Après avoir définitivement tourné la page d’OpenVPN, Mullvad avance d’un cran supplémentaire. Le fournisseur suédois déploie GotaTun, sa propre implémentation de WireGuard écrite en Rust, pour plus de stabilité, moins de crashs et une pile technique enfin maîtrisée de bout en bout.

Mullvad s’attaque à WireGuard après avoir tourné la page d’OpenVPN. © Clubic
Mullvad s’attaque à WireGuard après avoir tourné la page d’OpenVPN. © Clubic

Chez Mullvad, la transition vers WireGuard n’est plus un projet, c’est un état de fait. OpenVPN sur le point d’être mis hors ligne, le protocole moderne s’impose désormais comme l’unique colonne vertébrale du service. Mais adopter WireGuard ne suffit visiblement plus. Avec GotaTun, le fournisseur VPN suédois choisit d’en reprendre l’implémentation, en s’affranchissant de wireguard-go, jusqu’ici au cœur de ses applications mobiles.
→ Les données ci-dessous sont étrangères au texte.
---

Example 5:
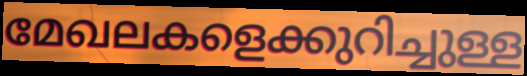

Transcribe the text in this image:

മേഖലകളെക്കുറിച്ചുള്ള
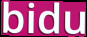
bidu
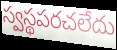
స్వస్థపరచలేదు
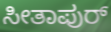
ಸೀತಾಪುರ್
Un changement technique en apparence, qui en dit long sur la direction prise par Mullvad.

Un nouveau moteur plutôt qu’un nouveau protocole

Avant d’entrer dans le vif du sujet, il faut d’abord lever une ambiguïté essentielle : Mullvad ne change pas de protocole à proprement parler. GotaTun ne remplace pas WireGuard, il en est une implémentation alternative, avec les mêmes principes cryptographiques, les mêmes mécanismes de tunnelisation et le même mode de fonctionnement. Ce qui change, en revanche, c’est la manière dont WireGuard est exécuté côté client.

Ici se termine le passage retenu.